As digital data spreads to the cloud, so do breaches

Organizations handling payments or personal data are increasingly moving to cloud-based technology, and cyber criminals are taking advantage of that transition in finding new attack vectors.

Many organizations are advancing their technological capabilities, but not changing security strategies to reflect the risk, according to new research from cyber security firm Thales.

Chart: Global mobile security risks

As many as 94% of organizations say they are using sensitive data through new digital channels in cloud, big data, blockchain or mobile, according to the 2018 Thales Data Threat Report. Up to 91% are working on or using mobile payments. However, 67% of respondents said they have been breached, with 36% saying it occurred in the past year. This was an increase over the 26% that reported a breach for the 2017 report.

Thales conducted online and phone interviews with 1,200 senior executives covering various industries, including retail and financial services, in Germany, Japan, India, the Netherlands, Sweden, South Korea, the U.K. and U.S. The executives had a major influence, or were the sole decision maker, for IT projects within their companies.

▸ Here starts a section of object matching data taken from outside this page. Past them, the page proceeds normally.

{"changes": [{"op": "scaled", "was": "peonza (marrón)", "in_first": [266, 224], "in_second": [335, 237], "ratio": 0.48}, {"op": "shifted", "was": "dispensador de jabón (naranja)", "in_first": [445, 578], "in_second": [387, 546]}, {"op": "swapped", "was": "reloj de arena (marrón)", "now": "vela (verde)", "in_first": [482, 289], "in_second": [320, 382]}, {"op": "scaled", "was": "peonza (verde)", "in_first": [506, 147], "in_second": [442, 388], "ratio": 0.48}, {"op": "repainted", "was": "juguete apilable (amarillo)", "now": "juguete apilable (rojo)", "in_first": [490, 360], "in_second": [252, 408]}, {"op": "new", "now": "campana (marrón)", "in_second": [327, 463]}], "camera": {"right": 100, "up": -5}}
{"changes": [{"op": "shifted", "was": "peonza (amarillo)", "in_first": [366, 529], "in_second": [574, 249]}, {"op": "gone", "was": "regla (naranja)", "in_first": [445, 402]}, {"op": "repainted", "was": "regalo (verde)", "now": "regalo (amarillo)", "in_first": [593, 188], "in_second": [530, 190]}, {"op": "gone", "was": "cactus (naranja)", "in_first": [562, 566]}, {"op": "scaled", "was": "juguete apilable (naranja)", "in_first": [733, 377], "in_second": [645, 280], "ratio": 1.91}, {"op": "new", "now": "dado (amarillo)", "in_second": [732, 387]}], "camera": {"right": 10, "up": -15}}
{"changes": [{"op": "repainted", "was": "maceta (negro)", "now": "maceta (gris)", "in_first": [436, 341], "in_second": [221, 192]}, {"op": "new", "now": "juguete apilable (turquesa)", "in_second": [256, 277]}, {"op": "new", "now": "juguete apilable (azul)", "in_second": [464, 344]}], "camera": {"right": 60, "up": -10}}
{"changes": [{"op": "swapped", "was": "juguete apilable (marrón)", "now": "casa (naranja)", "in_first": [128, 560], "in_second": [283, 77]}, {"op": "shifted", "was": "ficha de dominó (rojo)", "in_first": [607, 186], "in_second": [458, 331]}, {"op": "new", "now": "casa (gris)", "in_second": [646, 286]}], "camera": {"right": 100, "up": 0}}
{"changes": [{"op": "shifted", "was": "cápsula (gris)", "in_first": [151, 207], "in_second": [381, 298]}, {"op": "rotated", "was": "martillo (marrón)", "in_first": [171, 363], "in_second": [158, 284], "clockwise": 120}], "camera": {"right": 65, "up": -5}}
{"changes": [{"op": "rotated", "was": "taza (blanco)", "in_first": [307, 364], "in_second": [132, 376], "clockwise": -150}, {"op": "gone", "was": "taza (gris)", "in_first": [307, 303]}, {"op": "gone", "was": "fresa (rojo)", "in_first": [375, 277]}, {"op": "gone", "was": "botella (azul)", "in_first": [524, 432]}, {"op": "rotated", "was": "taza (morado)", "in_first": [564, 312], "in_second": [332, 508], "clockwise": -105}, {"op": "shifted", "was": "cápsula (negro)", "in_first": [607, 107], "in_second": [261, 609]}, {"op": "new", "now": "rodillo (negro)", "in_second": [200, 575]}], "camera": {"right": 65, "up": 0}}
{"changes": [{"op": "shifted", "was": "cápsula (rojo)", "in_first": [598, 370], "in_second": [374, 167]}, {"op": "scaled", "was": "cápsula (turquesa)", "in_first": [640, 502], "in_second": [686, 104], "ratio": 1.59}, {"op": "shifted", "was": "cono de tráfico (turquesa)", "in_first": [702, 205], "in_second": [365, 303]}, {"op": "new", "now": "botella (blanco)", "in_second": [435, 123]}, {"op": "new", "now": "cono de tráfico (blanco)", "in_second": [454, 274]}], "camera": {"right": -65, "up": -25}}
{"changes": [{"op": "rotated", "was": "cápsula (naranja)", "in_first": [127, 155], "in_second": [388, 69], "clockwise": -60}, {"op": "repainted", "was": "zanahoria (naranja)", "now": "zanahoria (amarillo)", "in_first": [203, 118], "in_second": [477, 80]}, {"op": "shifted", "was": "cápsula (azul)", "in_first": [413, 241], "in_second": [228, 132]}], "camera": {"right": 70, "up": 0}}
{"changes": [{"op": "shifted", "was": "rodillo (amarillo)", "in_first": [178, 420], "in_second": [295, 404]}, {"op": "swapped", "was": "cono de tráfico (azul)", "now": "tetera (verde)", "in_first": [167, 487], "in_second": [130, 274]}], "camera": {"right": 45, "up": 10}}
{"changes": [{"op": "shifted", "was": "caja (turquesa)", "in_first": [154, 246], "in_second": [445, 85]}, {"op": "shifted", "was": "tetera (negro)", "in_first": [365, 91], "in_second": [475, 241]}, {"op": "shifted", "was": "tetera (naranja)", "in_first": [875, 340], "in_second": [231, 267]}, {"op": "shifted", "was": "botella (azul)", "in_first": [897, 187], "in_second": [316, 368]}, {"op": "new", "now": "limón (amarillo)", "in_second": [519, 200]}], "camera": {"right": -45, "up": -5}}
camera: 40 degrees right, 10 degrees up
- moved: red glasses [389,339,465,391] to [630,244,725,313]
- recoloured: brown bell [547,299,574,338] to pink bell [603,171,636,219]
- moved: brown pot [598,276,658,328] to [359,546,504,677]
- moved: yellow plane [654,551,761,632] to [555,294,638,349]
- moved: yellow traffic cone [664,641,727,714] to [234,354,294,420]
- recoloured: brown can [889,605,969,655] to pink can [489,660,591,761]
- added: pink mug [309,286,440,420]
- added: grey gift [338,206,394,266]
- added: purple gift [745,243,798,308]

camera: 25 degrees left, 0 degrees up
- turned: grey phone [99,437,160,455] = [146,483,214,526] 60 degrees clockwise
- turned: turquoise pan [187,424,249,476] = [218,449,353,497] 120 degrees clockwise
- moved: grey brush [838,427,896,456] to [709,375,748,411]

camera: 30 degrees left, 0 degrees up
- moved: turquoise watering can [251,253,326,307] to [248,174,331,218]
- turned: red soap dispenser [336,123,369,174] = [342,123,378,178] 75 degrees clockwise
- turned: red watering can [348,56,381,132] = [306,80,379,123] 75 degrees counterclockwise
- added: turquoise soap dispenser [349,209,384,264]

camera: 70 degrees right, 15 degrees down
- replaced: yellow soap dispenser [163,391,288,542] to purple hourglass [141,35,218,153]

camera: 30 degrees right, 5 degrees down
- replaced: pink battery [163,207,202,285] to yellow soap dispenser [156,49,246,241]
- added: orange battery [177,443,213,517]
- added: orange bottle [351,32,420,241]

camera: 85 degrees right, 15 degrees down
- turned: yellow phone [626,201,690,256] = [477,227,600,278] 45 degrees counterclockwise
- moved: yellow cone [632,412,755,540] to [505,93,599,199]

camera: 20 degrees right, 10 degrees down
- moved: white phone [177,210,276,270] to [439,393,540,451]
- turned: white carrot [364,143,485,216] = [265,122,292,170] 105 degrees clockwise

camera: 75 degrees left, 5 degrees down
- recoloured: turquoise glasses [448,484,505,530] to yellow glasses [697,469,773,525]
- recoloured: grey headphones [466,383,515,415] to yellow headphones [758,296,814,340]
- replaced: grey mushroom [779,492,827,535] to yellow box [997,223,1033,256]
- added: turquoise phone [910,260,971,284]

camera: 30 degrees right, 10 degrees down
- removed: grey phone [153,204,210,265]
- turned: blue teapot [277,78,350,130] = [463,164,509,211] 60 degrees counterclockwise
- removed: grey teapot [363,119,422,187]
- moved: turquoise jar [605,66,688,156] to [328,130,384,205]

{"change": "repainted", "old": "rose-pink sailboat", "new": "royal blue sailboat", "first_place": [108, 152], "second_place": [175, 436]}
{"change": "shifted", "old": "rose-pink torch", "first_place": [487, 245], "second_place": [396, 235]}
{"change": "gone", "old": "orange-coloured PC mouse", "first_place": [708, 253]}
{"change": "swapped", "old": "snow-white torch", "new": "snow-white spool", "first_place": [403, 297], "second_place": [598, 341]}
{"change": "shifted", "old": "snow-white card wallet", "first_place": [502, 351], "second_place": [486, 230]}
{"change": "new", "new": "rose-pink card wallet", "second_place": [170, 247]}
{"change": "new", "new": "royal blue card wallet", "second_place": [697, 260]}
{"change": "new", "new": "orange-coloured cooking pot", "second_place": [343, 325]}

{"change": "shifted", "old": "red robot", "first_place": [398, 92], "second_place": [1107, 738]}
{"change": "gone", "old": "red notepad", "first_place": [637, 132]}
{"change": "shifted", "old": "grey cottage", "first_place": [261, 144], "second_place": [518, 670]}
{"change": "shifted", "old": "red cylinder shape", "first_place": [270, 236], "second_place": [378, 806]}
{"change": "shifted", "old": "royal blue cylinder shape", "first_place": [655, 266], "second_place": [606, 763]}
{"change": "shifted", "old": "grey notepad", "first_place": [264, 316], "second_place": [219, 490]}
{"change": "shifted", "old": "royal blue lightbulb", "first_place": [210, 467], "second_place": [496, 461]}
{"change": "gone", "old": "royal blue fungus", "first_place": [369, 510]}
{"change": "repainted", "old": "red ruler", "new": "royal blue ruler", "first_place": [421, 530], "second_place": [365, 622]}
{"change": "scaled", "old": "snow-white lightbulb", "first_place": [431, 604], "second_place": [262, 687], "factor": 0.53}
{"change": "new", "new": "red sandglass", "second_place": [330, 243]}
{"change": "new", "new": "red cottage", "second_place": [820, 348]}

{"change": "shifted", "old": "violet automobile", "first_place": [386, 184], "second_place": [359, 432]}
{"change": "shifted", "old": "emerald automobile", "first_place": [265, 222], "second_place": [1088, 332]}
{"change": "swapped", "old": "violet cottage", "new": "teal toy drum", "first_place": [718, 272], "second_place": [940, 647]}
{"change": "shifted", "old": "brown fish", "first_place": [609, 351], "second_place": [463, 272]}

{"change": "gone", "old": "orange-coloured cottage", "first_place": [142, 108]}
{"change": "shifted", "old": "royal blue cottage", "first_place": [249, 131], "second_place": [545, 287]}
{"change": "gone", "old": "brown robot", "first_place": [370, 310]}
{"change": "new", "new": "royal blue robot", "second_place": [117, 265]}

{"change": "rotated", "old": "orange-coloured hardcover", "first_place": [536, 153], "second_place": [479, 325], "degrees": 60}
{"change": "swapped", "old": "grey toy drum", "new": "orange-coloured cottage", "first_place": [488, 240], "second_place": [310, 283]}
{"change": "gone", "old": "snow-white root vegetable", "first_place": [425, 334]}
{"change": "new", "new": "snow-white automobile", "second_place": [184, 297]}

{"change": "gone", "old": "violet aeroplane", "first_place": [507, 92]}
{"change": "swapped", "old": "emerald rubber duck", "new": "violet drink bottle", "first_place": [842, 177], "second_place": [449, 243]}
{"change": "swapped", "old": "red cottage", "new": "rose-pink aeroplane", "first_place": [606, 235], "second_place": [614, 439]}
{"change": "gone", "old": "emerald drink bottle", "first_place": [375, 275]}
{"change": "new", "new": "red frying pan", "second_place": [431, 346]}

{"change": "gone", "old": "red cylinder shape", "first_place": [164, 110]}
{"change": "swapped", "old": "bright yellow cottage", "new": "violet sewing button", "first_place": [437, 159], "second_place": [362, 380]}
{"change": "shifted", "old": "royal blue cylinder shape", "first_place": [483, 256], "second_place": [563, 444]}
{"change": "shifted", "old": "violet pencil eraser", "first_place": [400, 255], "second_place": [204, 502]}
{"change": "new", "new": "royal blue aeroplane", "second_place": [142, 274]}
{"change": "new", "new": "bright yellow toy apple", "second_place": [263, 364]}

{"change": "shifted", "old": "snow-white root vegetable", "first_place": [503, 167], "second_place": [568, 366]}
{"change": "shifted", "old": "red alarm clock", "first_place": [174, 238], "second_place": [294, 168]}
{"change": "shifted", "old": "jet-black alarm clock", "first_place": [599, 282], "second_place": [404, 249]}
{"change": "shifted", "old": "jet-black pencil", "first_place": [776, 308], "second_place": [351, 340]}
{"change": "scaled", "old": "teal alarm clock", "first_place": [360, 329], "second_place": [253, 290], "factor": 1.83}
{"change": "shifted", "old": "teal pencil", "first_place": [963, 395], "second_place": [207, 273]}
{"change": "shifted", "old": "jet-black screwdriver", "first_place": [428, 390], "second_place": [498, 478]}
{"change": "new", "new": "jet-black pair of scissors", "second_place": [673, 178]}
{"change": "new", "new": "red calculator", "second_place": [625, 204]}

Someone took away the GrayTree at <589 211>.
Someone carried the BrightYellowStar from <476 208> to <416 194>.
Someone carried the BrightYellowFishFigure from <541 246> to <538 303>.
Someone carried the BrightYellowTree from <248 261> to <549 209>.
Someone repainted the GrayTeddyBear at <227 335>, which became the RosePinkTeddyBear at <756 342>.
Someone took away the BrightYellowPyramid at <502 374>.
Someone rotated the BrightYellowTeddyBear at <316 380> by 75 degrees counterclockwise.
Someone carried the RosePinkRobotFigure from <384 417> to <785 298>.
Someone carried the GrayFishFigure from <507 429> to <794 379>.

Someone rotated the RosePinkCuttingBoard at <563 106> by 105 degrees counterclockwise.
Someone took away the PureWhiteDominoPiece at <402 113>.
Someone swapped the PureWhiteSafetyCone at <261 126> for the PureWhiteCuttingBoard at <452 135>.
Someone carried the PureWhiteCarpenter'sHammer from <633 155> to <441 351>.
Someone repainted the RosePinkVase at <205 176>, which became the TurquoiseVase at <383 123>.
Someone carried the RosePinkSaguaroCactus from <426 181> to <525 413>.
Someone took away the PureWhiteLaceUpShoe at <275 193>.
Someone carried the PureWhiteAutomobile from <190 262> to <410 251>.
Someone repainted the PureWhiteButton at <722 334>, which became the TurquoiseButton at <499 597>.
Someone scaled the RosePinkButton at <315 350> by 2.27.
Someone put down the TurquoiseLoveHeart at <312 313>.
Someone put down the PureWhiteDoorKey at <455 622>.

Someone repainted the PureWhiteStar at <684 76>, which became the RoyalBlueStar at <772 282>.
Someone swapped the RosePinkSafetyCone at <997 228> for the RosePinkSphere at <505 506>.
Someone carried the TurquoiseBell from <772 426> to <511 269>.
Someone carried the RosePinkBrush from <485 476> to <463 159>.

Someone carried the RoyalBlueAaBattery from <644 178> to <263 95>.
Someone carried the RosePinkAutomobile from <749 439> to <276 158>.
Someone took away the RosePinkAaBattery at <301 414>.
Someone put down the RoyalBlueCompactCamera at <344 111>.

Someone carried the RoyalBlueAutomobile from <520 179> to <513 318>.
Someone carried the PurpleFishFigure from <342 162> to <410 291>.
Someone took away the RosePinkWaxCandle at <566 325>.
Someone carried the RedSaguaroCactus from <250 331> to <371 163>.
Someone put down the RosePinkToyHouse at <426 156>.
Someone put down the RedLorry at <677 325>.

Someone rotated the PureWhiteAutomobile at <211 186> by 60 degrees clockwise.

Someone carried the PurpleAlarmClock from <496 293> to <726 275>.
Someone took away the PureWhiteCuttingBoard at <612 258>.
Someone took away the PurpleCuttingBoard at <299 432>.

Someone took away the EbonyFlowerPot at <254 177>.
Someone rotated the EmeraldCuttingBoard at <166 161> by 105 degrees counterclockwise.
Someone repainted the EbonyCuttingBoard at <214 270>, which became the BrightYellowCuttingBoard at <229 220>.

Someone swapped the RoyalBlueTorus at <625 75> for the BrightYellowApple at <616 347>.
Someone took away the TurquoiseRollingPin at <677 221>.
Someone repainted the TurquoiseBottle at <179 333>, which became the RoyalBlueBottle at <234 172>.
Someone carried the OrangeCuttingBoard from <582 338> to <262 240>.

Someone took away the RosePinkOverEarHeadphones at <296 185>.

“From cloud computing to mobile devices, digital payments and emerging [Internet of Things] applications, organizations are reshaping how they do business – and this digital transformation is reliant on data," Peter Galvin, chief strategy officer for Thales eSecurity, said in a Thursday press release.

"We’re now at the point where we have to admit that data breaches are the new reality, with over a third of organizations suffering a breach in the past year," Galvin said. "In this increasingly data-driven world it is therefore hugely important to take steps to protect that data wherever it is created, shared or stored.”

That rush to new digital environments has created more places for criminals to probe or enter a network, the report said.

Forty-two percent of organizations use more than 50 software-as-a-service applications, while 57% use three or more infrastructure-as-a-service vendors, and 53% use three or more platform-as-a-service vendors.

Thales reported a "disconnect" between proven security measures in place and what organizations are spending on security strategies. While 77% of respondents cite data-at-rest security measures as being the most effective to prevent breaches, only 57% are spending the most on endpoint and mobile security technologies. For 50%, most security funding was going to analysis and correlation tools.

In a regional breakdown related to mobile payments, U.S. retail executives expressed the most concern about exposure of credit card information at 50% citing it as a top risk, while executives in India, at 54%, were most worried about security of personally identifiable information. In Germany, the biggest concern at 43% was account takeover by fraudsters.

The message should be clear to organizations dealing with massive digital change that they need to offset risks with data security controls, Garrett Bekker, principal security analyst with 451 Research, and author of the report, said in the release.

"But while times have changed, security strategies have not – security spending increases that focus on the data itself are at the bottom of IT security spending priorities, leaving customer data, financial information and intellectual property severely at risk," Bekker said. "If security strategies aren’t equally as dynamic in this fast-changing threat environment, the rate of breaches will continue to increase.”

As an example, the report indicated that organizations seem indifferent toward data encryption, a key security technology for payments and personal data in transit. Only 44% cite encryption as the top tool for increased cloud usage, while only 35% say it is necessary to drive big data adoption. The technology was cited as a top tool by 42% in meeting new privacy requirements of the European Union's General Data Protection Regulation, which takes hold in May.

Forty-four percent cited tokenization, a security measure to protect data at rest, as a top priority in the coming year.

The report encouraged organizations to leverage encryption and access controls as a primary defense for data, and to also select a data security platform that addresses multiple use cases in order to reduce complexity and costs. Security analytics and multi-factor authentication are needed to help organizations identify patterns of data use, the report added.